Minhas primeiras referências foram meus pais. Mas também meu tio João, único homem entre os dez filhos de vô Issa. Quando ele ia visitar meus avós em Poços, eu, com cinco ou seis anos, corria para a casa deles e ficava esperando sentado na porta de seu quarto até ele acordar.
Um dia passava em frente ao Hotel Santos e assisti a um vendedor de bilhete, velho, ser chutado por dois turistas. Fiquei indignado e, quando cheguei à casa de vô Issa, pedi que tio João fosse até lá enquadrar os agressores. Fiquei decepcionado quando alguma tia me lembrou de que tio João era grande, mas não era dois. E eu que o considerava o maior do mundo...
A referência maior sempre foi meu avô Issa, udenista dos brabos e dono do Bar e Restaurante Serigy, onde, em um dia da semana, se reunia o diretório da UDN, e, em outro, o do PSD.
Pai de dez filhos, entre os quais nove filhas ciumentas, avô de mais de 20 netos, vô Issa conseguia o feito de cada qual se considerar seu preferido. Nunca conheci na vida pessoa com maior carisma. Nem eu nem qualquer um que o tenha conhecido.

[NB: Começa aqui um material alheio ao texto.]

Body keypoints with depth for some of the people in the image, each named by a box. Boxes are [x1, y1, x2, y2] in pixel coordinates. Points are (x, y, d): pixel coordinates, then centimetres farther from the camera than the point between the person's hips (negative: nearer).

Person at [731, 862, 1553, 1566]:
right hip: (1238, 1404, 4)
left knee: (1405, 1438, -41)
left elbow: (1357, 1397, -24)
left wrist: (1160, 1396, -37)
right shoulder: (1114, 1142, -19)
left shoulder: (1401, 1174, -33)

Durante muitos anos, a característica que eu mais prezava era o destemor que vô Issa demonstrava nos palanques. Não foi à toa que meus ídolos na infância foram Kid Colt e Carlos Lacerda. Com o tempo, a referência dominante passou a ser a coragem silenciosa e sem jactância de um dom Paulo Evaristo Arns.

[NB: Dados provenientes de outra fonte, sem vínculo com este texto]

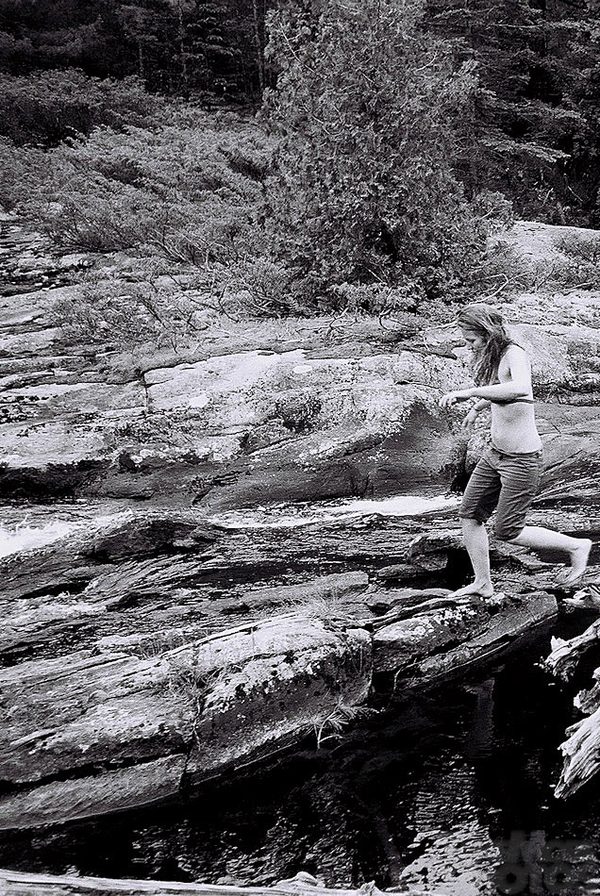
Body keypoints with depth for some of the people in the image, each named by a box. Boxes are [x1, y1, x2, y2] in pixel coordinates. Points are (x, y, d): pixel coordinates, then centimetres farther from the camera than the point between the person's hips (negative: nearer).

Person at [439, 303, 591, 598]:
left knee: (507, 531, -2)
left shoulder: (514, 354, -21)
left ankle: (576, 546, 16)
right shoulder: (493, 356, 6)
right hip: (496, 453, 9)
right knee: (469, 515, 8)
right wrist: (476, 408, 44)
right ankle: (482, 583, 22)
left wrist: (467, 392, -43)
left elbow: (521, 389, -44)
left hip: (522, 459, -9)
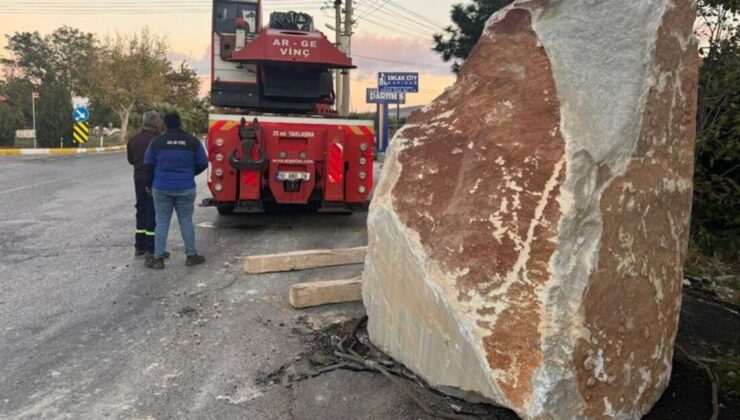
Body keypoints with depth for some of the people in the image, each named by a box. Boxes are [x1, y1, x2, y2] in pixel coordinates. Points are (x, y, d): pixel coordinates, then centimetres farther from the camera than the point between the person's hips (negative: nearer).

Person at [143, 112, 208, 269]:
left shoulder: (157, 141, 0)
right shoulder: (193, 141, -1)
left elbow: (148, 165, 4)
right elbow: (203, 164, 3)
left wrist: (149, 184, 18)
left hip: (161, 188, 0)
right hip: (185, 188, 0)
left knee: (162, 222, 6)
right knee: (186, 221, 9)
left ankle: (158, 258, 8)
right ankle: (191, 256, 15)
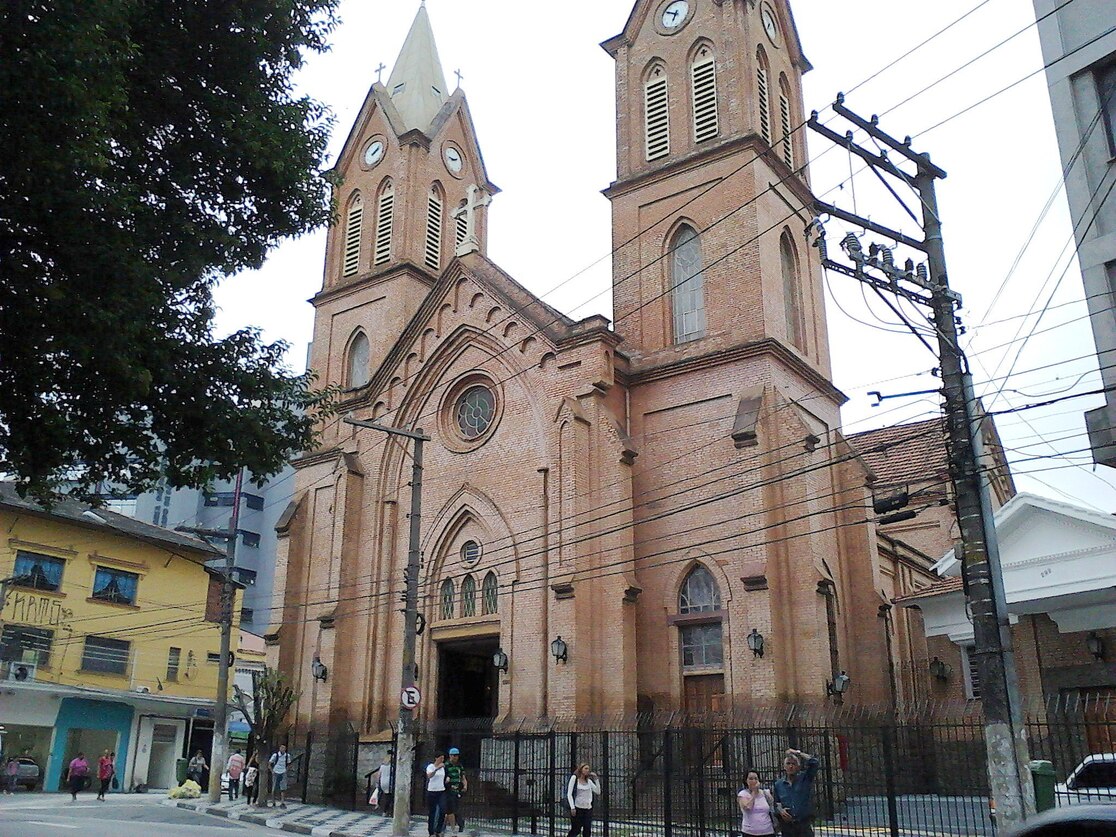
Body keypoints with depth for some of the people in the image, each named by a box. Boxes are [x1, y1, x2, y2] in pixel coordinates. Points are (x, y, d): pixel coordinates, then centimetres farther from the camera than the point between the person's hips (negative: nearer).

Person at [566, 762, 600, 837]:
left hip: (588, 809, 4)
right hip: (577, 808, -4)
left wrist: (596, 779, 0)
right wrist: (572, 807, -14)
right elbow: (569, 794, -6)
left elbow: (598, 792, 6)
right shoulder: (574, 778, -2)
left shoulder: (589, 781, 11)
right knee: (575, 830, -2)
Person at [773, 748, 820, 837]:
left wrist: (798, 753, -5)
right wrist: (780, 810, -7)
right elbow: (775, 804, 15)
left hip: (805, 824, -3)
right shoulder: (778, 784, 10)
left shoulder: (805, 778, 2)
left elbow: (814, 762, -12)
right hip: (787, 826, 3)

Olhando para trás, vejo que outra característica que sempre me impressionou foi o discernimento.
Foi essa característica que vi em João, que jogava bola com a gente no São Benedito. Nem me lembro mais do seu sobrenome. Lembro que era judicioso. Acho que foi a primeira pessoa, fora de casa, em quem encontrei essa tremenda qualidade humana: ser judicioso.
Eu ficava encantado com sua segurança e discernimento. Um dia seu cachorrinho entrou em um cercado que havia na caixa d'água que existe no largo do São Benedito. O zelador passou a cobrir o cachorro de pauladas. João assistia impassível. Olhávamos para ele, desnorteados, e ele: "Deixa, o cão mereceu". Quando achou que o sujeito estava exagerando, levantou-se e caminhou em sua direção, com aquele andar lento de John Wayne. O sujeito, velho, parou de bater e liberou o cachorro. João me pareceu, naquele momento, o sujeito mais sábio e influente do mundo. Era um moleque alguns anos mais velho do que eu. Mas dominou o adulto apenas com sua capacidade de discernimento.
Muitas vezes assisti a grandes empresários ou políticos influentes tomando decisões meio à galega. Na condição de quem conviveu e convive com eles e conviveu com João, posso afiançar: o seu índice de discernimento era muito superior ao da média dos homens poderosos, apesar de praticado em pequenos episódios da infância.
Das referências familiares, tenho ainda as tias. Do lado de mãe, não posso mencionar todas, porque oito é muito, e não posso mencionar algumas, porque vai rolar ciumeira. Sobrinho mais velho, filho da irmã mais querida, me cobriram de mimos a infância e a vida toda. Ainda hoje cada qual sabe meu prato predileto, o arroz de forno, o arroz "querido" (como eu chamava o arroz amarelo), a maionese especial, o frango ensopado.
Mas minha referência maior de ternura foi tia Rosita, irmã de meu pai, que até o final da vida conservou seu sotaque argentino. Nas crises da adolescência, ia me refugiar na sua casa, me reconfortar com sua presença, naqueles olhos de cobertor, que, sem nada dizer, cobriam de ternura minha solidão.
Quando Bibi começou a falar, com um ano e pouco, a fala veio acompanhada de um sotaque gozado. Perguntei a Fátima, minha irmã, quem o sotaque lembrava. A Fátima arregalou os olhos: "Nossa, a tia Rosita". Esse olhar continua me acompanhando pelas batalhas da vida.